_Excerpt_:
━━━━━━━━━━━━━━━━━━━━

That's news to me and I've been here most of my life so know far more about Canada than you do.


----------



## colchar (Oct 25, 2011)

Lotso said:


> Thank you.
> I have always held this view, but it is good to have it validated.
> 
> MDV




See above.


----------



## colchar (Oct 25, 2011)

Lotso said:


> Hello,
> 
> Any advice would be much appreciated.
> 
> ...



Are you absolutely set on Alberta or would you consider other provinces? Regardless, your experience makes you a good candidate for a position in administration at a college or university. Just Google 'list of colleges in Alberta' and go to the wikipedia link (easiest source for a list of them). Do the same for universities. Check each school in the list and go to their human resources webpage to see what positions are currently open. Tailor your resume (not quite the same as a CV) and cover letter to each position.

After doing that for Alberta do the same for any other provinces that you are willing to consider.

I worked in academia for a decade and know there are lots of jobs in the field. But one word of warning - they are a bureaucracy like any other and, as such, can be ridiculously slow in going through the hiring process (it can be even worse at unionized schools which the majority of them are) so you can receive a reply to an application weeks and weeks after the application date. I once applied to a position at the university at which I had done my Master's and when they eventually called me to schedule an interview it had been so long since I had applied that I had forgotten what the position even was! Luckily, I keep all applications (resumes and cover letters and application forms if the particular school happens to require them) on my computer so I could look it up easily enough. And despite them having taken so long to do things, they wanted to schedule an interview for the next day! As I was used to the academic bureaucracy I wasn't phased by this but it can take some getting used to for someone who isn't familiar with it.


----------



## Lotso (Oct 24, 2013)

*Thank You*

I take heart from your suggestions - 

I am not stuck on Alberta per se. However Canada is a huge place and I feel that by concentrating on a single province will help focus my efforts; rather than a 'scatter-gun' approach.

As you suggest, I intend to work through the list ...

Over and above this, I have contacted several Recruitment Agencies in Calgary - three have replied stating that "once within Canada" they believe they "could easily place a person with these skill". Given your understanding of the current labour market etc., would this be possible, or are they doing that 'selling thing'?

MDV


----------



## Lotso (Oct 24, 2013)

*Validation*



colchar said:


> See above.


To be clear, I was referring to the post by Jrge ... who validated my thoughts that good quality, skilled managers are always in demand.


----------



## colchar (Oct 25, 2011)

Lotso said:


> I take heart from your suggestions -
> 
> I am not stuck on Alberta per se. However Canada is a huge place and I feel that by concentrating on a single province will help focus my efforts; rather than a 'scatter-gun' approach.
> 
> ...




I honestly cannot answer that as I have no clue about the labour market in Alberta. I live in Ontario so know more about the labour market here.

You also have to keep in mind that, because of the oil boom, there are a lot of jobs in Alberta but that this has also caused the cost of living to shoot up as housing availability hasn't kept up with the number of people going to the province for work.


----------



## colchar (Oct 25, 2011)

Lotso said:


> To be clear, I was referring to the post by Jrge ... who validated my thoughts that good quality, skilled managers are always in demand.



Ah, gotcha.


----------

━━━━━━━━━━━━━━━━━━━━

_Excerpted records_:

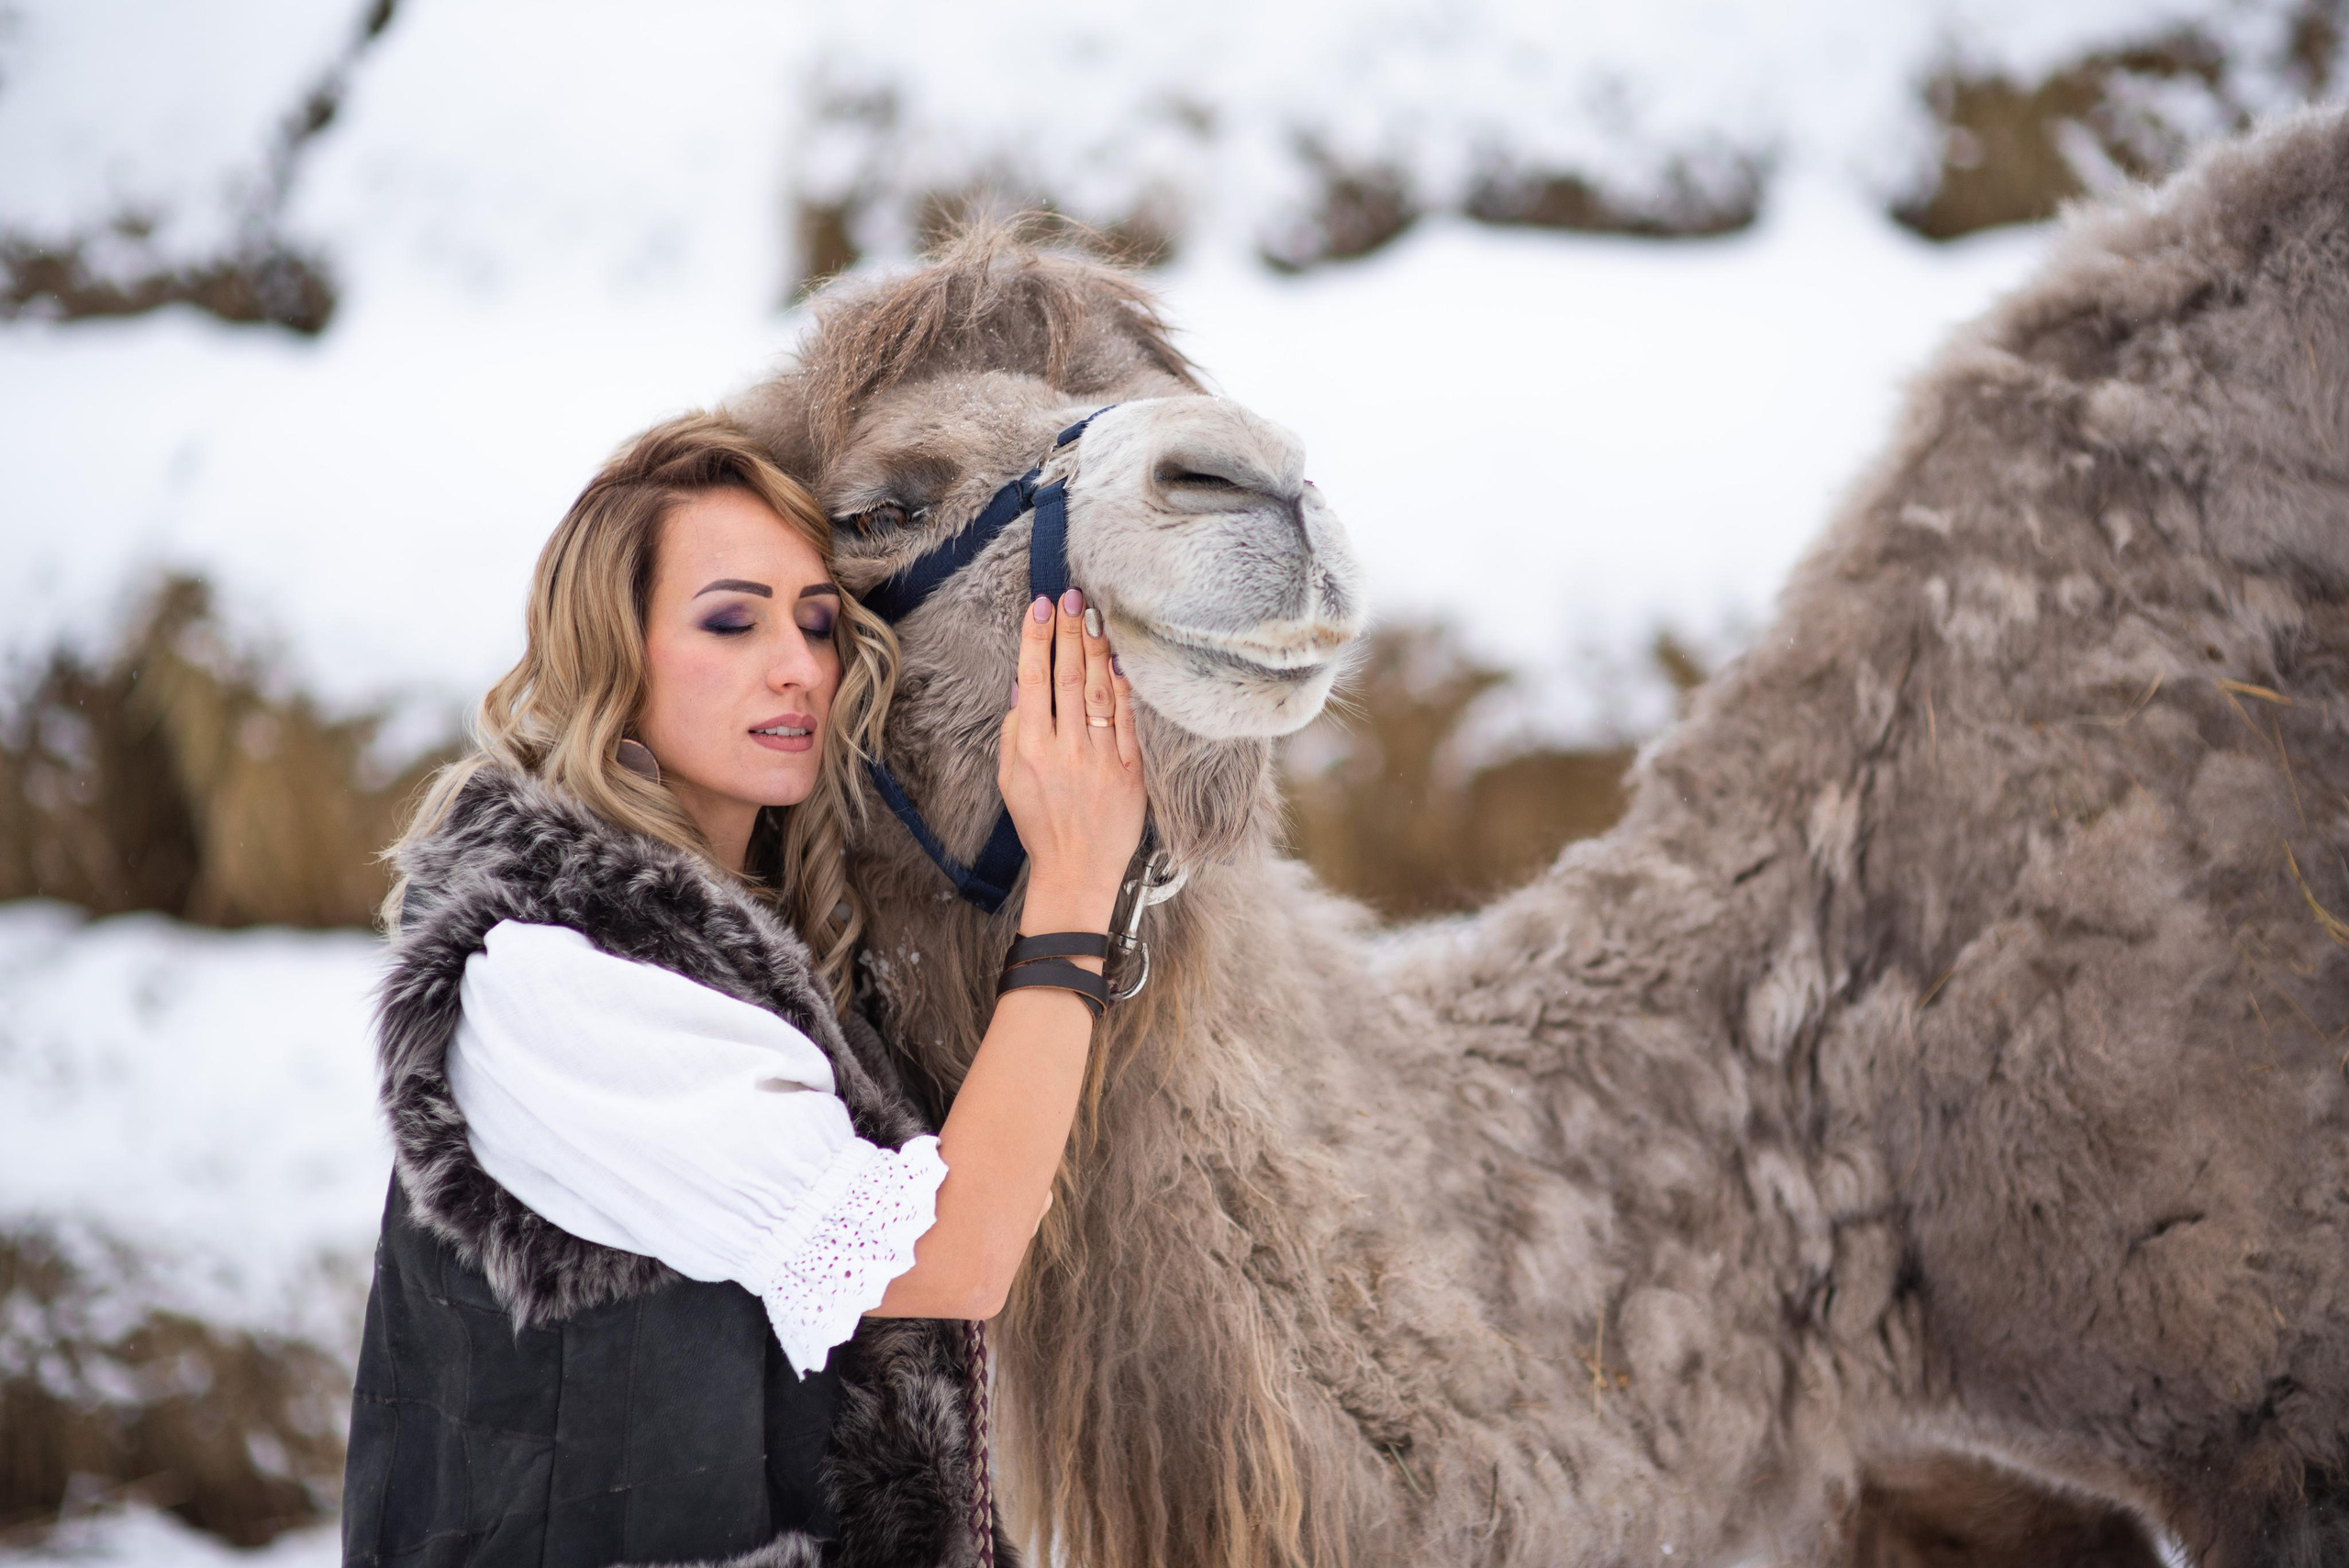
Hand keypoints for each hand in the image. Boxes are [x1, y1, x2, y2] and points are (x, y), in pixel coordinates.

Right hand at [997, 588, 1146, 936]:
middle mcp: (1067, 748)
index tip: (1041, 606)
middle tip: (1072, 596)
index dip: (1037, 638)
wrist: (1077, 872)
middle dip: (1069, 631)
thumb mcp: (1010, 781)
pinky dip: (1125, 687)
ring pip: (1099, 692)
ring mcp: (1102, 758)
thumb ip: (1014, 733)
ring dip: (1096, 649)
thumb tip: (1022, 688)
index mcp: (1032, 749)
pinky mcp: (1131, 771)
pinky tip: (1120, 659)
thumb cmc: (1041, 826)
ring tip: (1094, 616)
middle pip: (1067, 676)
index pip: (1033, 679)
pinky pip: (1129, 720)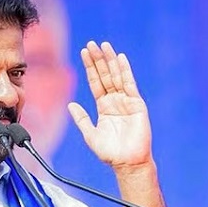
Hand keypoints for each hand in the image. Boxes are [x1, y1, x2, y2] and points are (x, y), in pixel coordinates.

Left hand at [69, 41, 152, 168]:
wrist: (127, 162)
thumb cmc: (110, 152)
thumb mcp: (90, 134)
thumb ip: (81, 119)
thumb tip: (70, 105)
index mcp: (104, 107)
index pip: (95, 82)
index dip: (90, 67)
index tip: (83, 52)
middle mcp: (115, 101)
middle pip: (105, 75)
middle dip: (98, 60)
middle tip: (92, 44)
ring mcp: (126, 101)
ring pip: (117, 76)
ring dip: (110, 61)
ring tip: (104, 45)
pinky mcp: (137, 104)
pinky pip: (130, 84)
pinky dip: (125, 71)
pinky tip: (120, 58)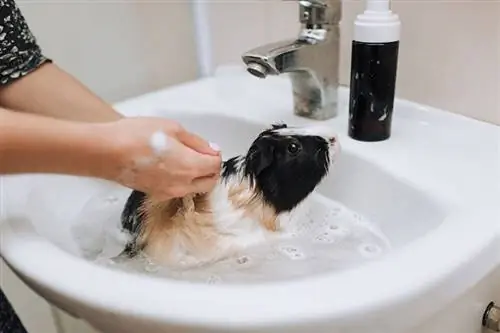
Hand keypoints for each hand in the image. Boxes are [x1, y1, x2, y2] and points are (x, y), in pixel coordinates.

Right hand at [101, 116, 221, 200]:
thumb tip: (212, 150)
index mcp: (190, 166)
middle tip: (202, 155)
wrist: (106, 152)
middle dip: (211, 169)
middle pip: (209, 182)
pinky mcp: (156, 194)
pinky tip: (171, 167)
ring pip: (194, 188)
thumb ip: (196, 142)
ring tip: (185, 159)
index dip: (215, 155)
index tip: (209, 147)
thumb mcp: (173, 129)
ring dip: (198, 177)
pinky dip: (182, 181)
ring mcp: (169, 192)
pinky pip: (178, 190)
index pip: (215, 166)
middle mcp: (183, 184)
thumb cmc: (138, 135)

━━━━━━━━━━━━━━━━━━━━

_Requirement 1_: Return the part of the forum thread that opens with the words containing "That's news to" and closes with "have it validated.", copied exactly.
_Requirement 2_: According to the forum thread, why has the cost of living in Alberta gone up?

_Exercise output 1_:
That's news to me and I've been here most of my life so know far more about Canada than you do.


----------



## colchar (Oct 25, 2011)

Lotso said:


> Thank you.
> I have always held this view, but it is good to have it validated.

_Exercise output 2_: Housing availability hasn't kept up with the number of people going to the province for work during the oil boom.